= Provided records =
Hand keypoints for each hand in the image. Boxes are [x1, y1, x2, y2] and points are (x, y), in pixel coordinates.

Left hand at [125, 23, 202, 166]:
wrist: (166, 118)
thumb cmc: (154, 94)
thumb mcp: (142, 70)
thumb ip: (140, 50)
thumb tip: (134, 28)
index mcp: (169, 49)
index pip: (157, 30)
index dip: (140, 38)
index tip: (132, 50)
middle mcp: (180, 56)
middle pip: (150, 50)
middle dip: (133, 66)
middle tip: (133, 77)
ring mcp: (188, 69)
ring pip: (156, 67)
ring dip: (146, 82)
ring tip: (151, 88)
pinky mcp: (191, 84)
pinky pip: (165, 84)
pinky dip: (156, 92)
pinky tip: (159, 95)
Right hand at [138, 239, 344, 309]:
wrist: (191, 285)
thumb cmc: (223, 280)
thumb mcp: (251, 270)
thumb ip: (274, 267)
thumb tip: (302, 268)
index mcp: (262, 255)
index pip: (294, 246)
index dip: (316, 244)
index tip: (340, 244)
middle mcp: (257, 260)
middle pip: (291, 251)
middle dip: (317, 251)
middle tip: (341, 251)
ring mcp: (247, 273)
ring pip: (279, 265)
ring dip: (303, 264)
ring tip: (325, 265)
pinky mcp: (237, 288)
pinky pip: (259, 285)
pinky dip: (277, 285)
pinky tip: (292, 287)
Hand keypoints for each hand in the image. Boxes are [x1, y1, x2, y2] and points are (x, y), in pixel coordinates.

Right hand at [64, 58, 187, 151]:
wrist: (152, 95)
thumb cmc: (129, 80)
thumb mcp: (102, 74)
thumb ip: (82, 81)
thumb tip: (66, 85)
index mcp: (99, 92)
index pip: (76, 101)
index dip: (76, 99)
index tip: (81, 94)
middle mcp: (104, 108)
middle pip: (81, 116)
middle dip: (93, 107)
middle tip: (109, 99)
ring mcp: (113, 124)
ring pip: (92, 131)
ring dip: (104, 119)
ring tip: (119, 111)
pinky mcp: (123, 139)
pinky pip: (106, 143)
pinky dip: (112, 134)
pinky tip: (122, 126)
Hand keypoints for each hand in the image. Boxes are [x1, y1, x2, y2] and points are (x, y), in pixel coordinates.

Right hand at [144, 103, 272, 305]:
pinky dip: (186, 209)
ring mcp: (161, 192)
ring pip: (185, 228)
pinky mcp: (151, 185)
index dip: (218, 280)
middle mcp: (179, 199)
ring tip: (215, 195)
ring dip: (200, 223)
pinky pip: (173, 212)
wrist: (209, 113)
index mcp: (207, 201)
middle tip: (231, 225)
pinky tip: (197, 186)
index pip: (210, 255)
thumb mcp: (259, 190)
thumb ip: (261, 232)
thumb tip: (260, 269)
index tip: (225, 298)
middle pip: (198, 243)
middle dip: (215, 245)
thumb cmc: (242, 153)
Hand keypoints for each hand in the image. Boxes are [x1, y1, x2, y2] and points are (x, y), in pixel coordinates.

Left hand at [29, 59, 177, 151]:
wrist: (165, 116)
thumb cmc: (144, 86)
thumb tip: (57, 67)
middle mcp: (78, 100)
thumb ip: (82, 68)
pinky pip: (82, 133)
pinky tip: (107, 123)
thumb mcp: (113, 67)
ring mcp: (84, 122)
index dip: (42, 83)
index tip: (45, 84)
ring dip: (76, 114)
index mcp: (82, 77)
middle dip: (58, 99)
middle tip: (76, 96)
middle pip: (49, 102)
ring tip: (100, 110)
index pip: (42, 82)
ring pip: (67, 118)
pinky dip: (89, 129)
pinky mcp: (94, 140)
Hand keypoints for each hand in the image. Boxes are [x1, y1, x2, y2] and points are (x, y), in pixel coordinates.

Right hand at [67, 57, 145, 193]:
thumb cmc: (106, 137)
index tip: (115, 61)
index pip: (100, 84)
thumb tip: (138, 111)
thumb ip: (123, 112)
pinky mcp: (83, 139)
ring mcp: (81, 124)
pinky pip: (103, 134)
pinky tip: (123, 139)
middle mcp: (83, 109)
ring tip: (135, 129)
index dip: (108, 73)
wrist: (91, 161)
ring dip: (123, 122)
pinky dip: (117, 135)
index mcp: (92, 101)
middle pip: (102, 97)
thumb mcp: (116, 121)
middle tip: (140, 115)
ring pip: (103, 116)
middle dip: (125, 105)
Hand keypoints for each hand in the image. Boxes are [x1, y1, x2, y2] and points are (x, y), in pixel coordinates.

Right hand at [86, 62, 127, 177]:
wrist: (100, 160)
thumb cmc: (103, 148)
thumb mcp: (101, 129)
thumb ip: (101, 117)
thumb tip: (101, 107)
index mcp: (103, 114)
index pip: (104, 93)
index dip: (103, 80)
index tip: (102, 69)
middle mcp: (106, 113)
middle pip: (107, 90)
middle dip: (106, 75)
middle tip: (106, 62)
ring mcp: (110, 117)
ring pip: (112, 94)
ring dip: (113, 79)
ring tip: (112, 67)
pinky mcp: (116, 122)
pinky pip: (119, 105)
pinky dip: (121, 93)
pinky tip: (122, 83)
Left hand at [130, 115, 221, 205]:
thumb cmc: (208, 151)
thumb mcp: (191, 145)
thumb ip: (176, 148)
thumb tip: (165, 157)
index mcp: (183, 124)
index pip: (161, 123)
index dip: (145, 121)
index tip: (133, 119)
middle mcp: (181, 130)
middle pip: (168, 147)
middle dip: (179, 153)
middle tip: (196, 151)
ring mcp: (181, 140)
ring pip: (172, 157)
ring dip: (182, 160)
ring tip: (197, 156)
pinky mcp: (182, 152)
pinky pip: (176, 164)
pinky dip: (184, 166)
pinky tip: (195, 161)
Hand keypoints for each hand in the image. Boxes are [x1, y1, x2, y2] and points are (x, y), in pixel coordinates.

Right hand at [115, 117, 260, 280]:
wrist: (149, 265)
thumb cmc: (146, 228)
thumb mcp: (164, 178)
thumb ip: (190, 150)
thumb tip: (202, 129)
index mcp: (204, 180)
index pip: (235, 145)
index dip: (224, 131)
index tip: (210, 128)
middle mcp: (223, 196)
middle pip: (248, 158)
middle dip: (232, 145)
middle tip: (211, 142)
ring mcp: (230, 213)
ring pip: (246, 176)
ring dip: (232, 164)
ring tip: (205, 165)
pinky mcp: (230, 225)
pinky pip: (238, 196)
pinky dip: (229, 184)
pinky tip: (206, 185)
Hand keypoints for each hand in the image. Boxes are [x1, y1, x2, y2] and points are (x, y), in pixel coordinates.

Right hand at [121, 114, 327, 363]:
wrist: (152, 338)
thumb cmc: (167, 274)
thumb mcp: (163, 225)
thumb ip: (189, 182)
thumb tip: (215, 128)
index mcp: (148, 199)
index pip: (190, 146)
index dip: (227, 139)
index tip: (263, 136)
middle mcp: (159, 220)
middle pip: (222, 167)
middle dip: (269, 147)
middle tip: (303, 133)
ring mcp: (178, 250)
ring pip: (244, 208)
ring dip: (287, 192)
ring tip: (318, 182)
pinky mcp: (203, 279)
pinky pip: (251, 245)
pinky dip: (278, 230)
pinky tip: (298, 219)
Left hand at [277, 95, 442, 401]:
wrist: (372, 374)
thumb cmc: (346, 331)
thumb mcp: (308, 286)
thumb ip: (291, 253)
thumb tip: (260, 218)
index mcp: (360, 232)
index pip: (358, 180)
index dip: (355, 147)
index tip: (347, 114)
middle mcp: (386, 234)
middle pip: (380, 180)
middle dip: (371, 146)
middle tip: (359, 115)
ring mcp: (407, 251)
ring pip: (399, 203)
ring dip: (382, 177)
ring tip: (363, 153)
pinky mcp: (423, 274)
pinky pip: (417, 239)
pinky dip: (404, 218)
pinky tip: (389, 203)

= Goal of the exercise =
Where a line of the material above holds the string "wrist", copy that line.

= Written response =
wrist: (166, 118)
wrist: (191, 285)
wrist: (152, 95)
wrist: (209, 113)
wrist: (165, 116)
wrist: (91, 161)
wrist: (100, 160)
wrist: (149, 265)
wrist: (152, 338)
wrist: (372, 374)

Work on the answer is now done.